![Vespa logo](https://vespa.ai/assets/vespa-logo-color.png)

# Multi-vector indexing

This is the pyvespa version of the
[multi-vector-indexing](https://github.com/vespa-engine/sample-apps/tree/master/multi-vector-indexing).
Go to the sample application for a full description and more details.
Below are the steps to reproduce the example using pyvespa. Highlighted features:

* Use a Component. This is used to configure the Huggingface embedder.
* Using synthetic fields with auto-generated
  [embeddings](https://docs.vespa.ai/en/embedding.html) in data and query flow -
  see `is_document_field=False` in the `paragraph_embeddings` field definition.
* File export, model files in the application package, deployment from files.
* How to control text search result highlighting.

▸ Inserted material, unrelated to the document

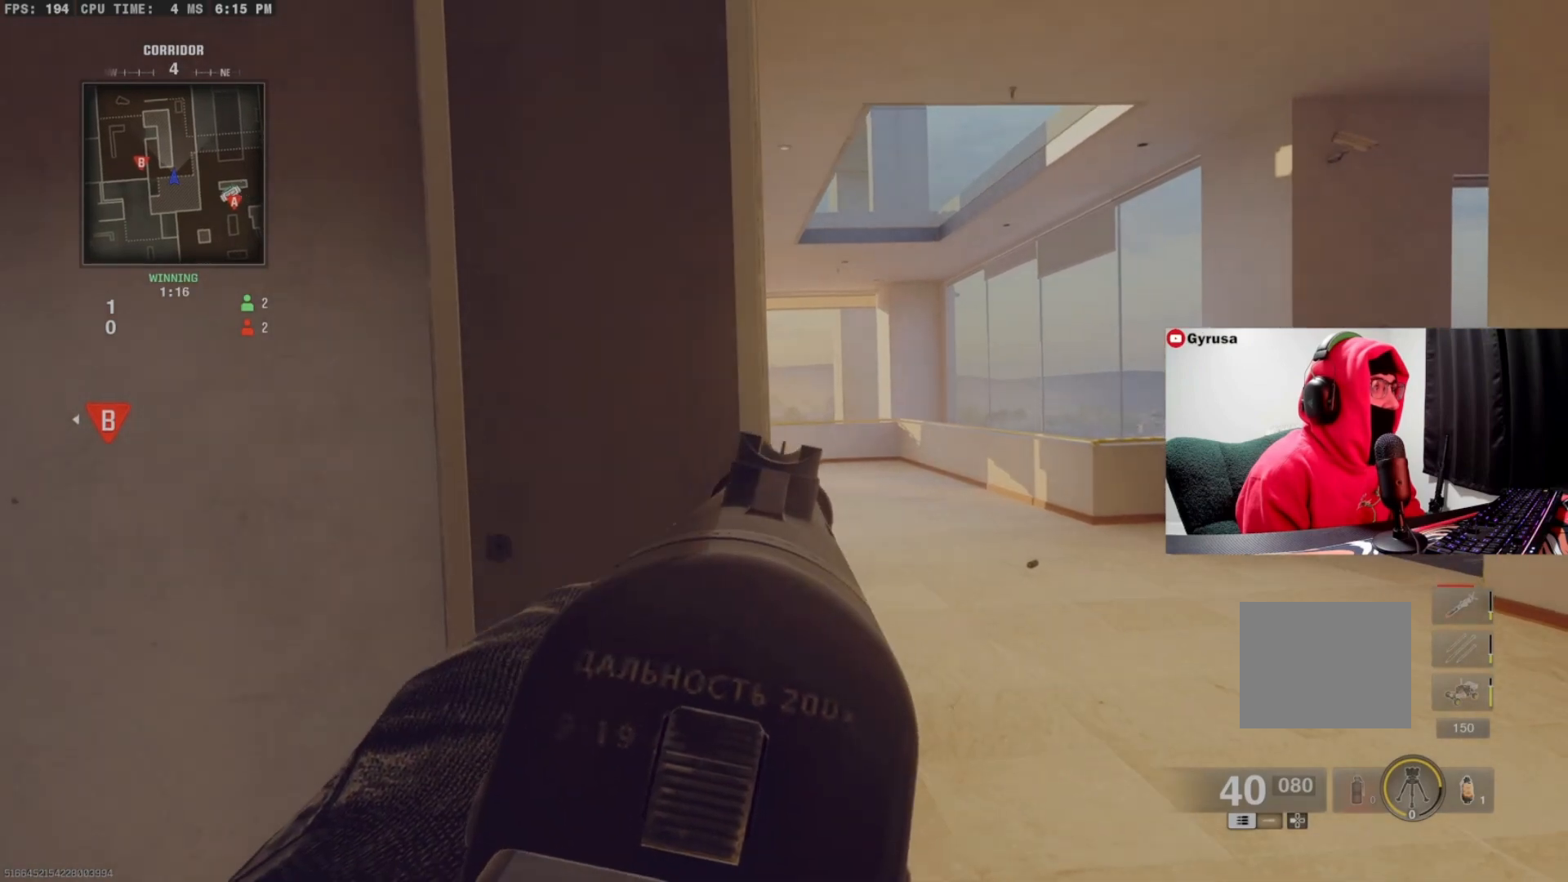
{"buttons": ["L1"], "left_stick": "center", "right_stick": "center", "events": [[100, "left_stick", "center"]]}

This notebook requires pyvespa >= 0.37.0.

## Create the application

In [None]:
from vespa.package import *
from pathlib import Path

app_package = ApplicationPackage(name="wiki",
              components=[Component(id="e5-small-q", type="hugging-face-embedder",
                  parameters=[
                      Parameter("transformer-model", {"path": "model/e5-small-v2-int8.onnx"}),
                      Parameter("tokenizer-model", {"path": "model/tokenizer.json"})
              ])])

app_package.schema.add_fields(
    Field(name="id", type="int", indexing=["attribute", "summary"]),
    Field(name="title", type="string", indexing=["index", "summary"], index="enable-bm25"),
    Field(name="url", type="string", indexing=["index", "summary"], index="enable-bm25"),
    Field(name="paragraphs", type="array<string>", indexing=["index", "summary"],
          index="enable-bm25", bolding=True),
    Field(name="paragraph_embeddings", type="tensor<float>(p{},x[384])",
          indexing=["input paragraphs", "embed", "index", "attribute"],
          attribute=["distance-metric: angular"],
          is_document_field=False)
)

app_package.schema.add_field_set(FieldSet(name="default", fields=["title", "url", "paragraphs"]))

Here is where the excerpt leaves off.